Cross-positive linear maps, positive polynomials and sums of squares

A ⁎-linear map Φ between matrix spaces is cross-positive if it is positive on orthogonal pairs $(U,V)$ of positive semidefinite matrices in the sense that $〈U,V〉:=\mathrm{tr}\left(UV\right)=0$ implies $〈\Phi \left(U\right),V〉\ge 0$, and is completely cross-positive if all its ampliations $I_n\otimes \Phi$ are cross-positive. (Completely) cross-positive maps arise in the theory of operator semigroups, where they are sometimes called exponentially-positive maps, and are also important in the theory of affine processes on symmetric cones in mathematical finance.

To each Φ as above a bihomogeneous form is associated by $p_{\Phi }(x,y)=y^T\Phi \left(x{x}^T\right)y$. Then Φ is cross-positive if and only if $p_{\Phi }$ is nonnegative on the variety of pairs of orthogonal vectors $\left\{\right(x,y\left)\right|x^{T}y=0\}$. Moreover, Φ is shown to be completely cross-positive if and only if $p_{\Phi }$ is a sum of squares modulo the principal ideal $\left(x^{T}y\right)$. These observations bring the study of cross-positive maps into the powerful setting of real algebraic geometry.

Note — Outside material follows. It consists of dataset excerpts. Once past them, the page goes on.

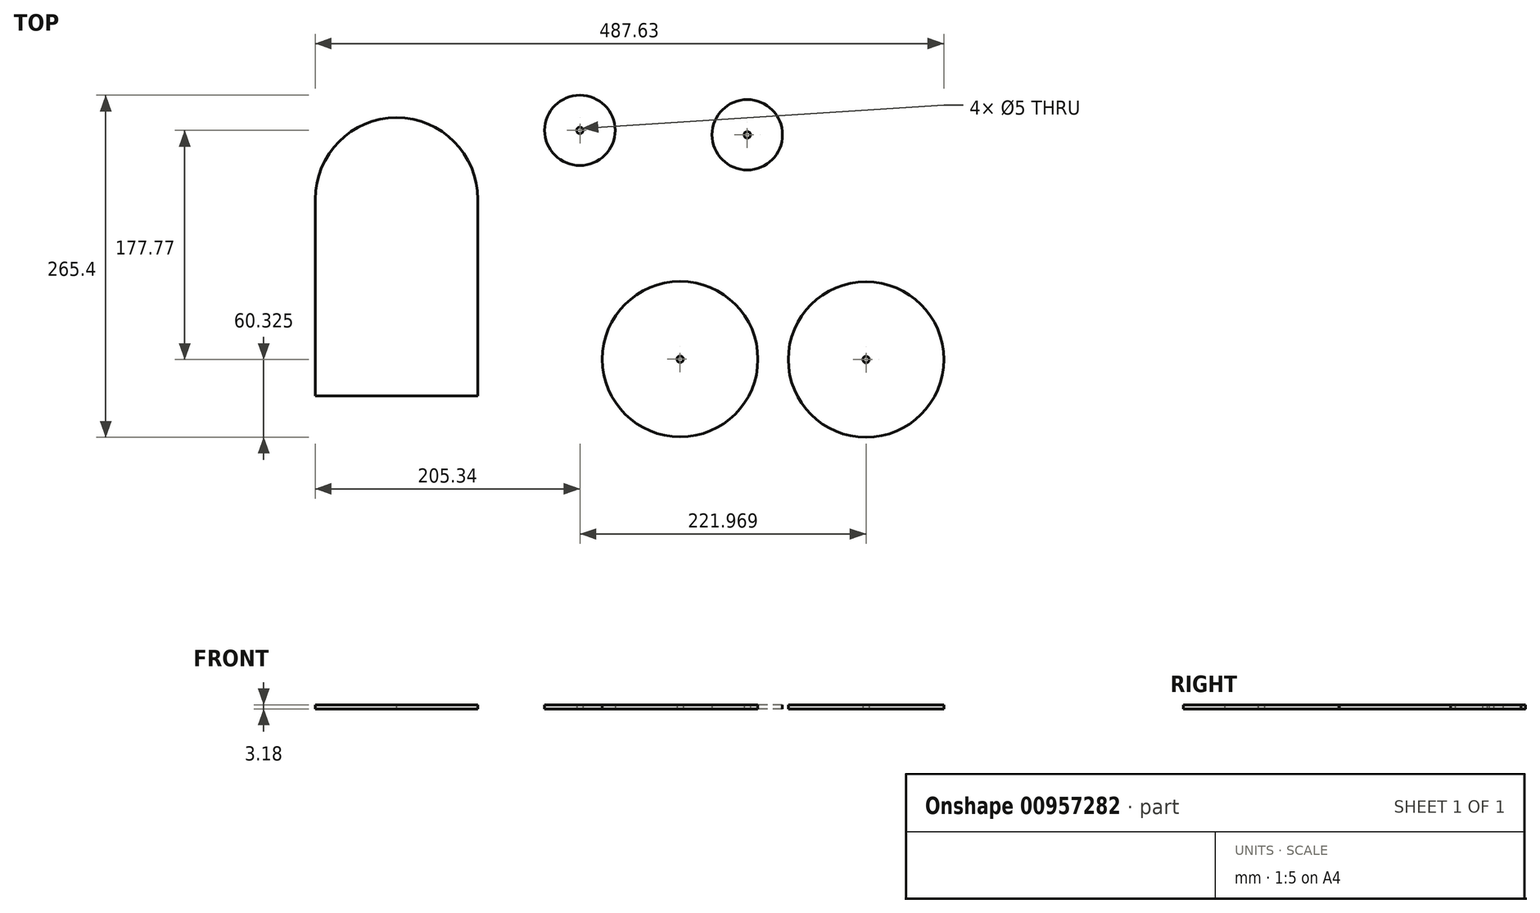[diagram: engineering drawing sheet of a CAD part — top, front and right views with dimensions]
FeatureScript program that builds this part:
annotation { "Feature Type Name" : "Feature", "Feature Type Description" : "" }
export const myFeature = defineFeature(function(context is Context, id is Id, definition is map)
    precondition{}
    {
        {
            var Q0;
            Q0=qCreatedBy(makeId("Top.planeOp"),FACE);
            var sketch = newSketch(context, id + "F0", { "sketchPlane" : qUnion([Q0])});
            skLineSegment(sketch, "E0", {"start": v(147.98, -136.97) * mm, "end": v(147.98, -289.37) * mm});
            skLineSegment(sketch, "E1", {"start": v(274.15, -136.97) * mm, "end": v(274.15, -289.37) * mm});
            skLineSegment(sketch, "E2", {"start": v(274.15, -289.37) * mm, "end": v(147.98, -289.37) * mm});
            skArc(sketch, "E3.filletArc", {"start": v(211.48, -73.47) * mm, "mid": v(166.58, -92.07) * mm, "end": v(147.98, -136.97) * mm});
            skArc(sketch, "E4.filletArc", {"start": v(274.15, -136.97) * mm, "mid": v(255.55, -92.07) * mm, "end": v(210.65, -73.47) * mm});
            skLineSegment(sketch, "E5", {"start": v(211.36, -73.47) * mm, "end": v(211.36, -136.97) * mm});
            skLineSegment(sketch, "E6", {"start": v(211.36, -136.97) * mm, "end": v(208.05, -136.97) * mm});
            skLineSegment(sketch, "E7", {"start": v(208, -73.47) * mm, "end": v(208, -136.97) * mm});
            skCircle(sketch, "E8", {"center": v(353.32, -83.45) * mm, "radius": 27.3 * mm});
            skCircle(sketch, "E9", {"center": v(431.1, -260.97) * mm, "radius": 60.33 * mm});
            skCircle(sketch, "E10", {"center": v(575.29, -261.22) * mm, "radius": 60.33 * mm});
            skCircle(sketch, "E11", {"center": v(483.16, -86.9) * mm, "radius": 27.3 * mm});
            skCircle(sketch, "E12", {"center": v(353.32, -83.45) * mm, "radius": 2.5 * mm});
            skCircle(sketch, "E13", {"center": v(483.16, -86.9) * mm, "radius": 2.5 * mm});
            skCircle(sketch, "E14", {"center": v(431.1, -260.97) * mm, "radius": 2.5 * mm});
            skCircle(sketch, "E15", {"center": v(575.29, -261.22) * mm, "radius": 2.5 * mm});
            skSolve(sketch);
        }
        {
            var Q0;
            Q0=makeQuery(id+"F0.imprint","IMPRINT",FACE,{"disambiguationData":[TD([[makeQuery(id+"F0.imprint","IMPRINT",EDGE,{"derivedFrom":sQuery(id+"F0.wireOp",EDGE,"E9")}),1.0]])]});
            var Q1;
            Q1=makeQuery(id+"F0.imprint","IMPRINT",FACE,{"disambiguationData":[TD([[makeQuery(id+"F0.imprint","IMPRINT",EDGE,{"derivedFrom":sQuery(id+"F0.wireOp",EDGE,"E10")}),1.0]])]});
            var Q2;
            Q2=makeQuery(id+"F0.imprint","IMPRINT",FACE,{"disambiguationData":[TD([[makeQuery(id+"F0.imprint","IMPRINT",EDGE,{"derivedFrom":sQuery(id+"F0.wireOp",EDGE,"E11")}),1.0]])]});
            var Q3;
            {var subQ1=sQuery(id+"F0.wireOp",EDGE,"E0");Q3=makeQuery(id+"F0.imprint","IMPRINT",FACE,{"disambiguationData":[TD([[makeQuery(id+"F0.imprint","IMPRINT",EDGE,{"derivedFrom":subQ1}),1.0]])]});}
            var Q4;
            Q4=makeQuery(id+"F0.imprint","IMPRINT",FACE,{"disambiguationData":[TD([[makeQuery(id+"F0.imprint","IMPRINT",EDGE,{"derivedFrom":sQuery(id+"F0.wireOp",EDGE,"E8")}),1.0]])]});
            extrude(context, id + "F1", {"entities" : qUnion([Q0, Q1, Q2, Q3, Q4]), "depth" : 3.17 * mm, "offsetDistance" : 25.4 * mm});
        }
    });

Here this interplay is exploited to prove quantitative bounds on the fraction of cross-positive maps that are completely cross-positive. Detailed results about cross-positive maps Φ mapping between $3\times 3$ matrices are given. Finally, an algorithm to produce cross-positive maps that are not completely cross-positive is presented.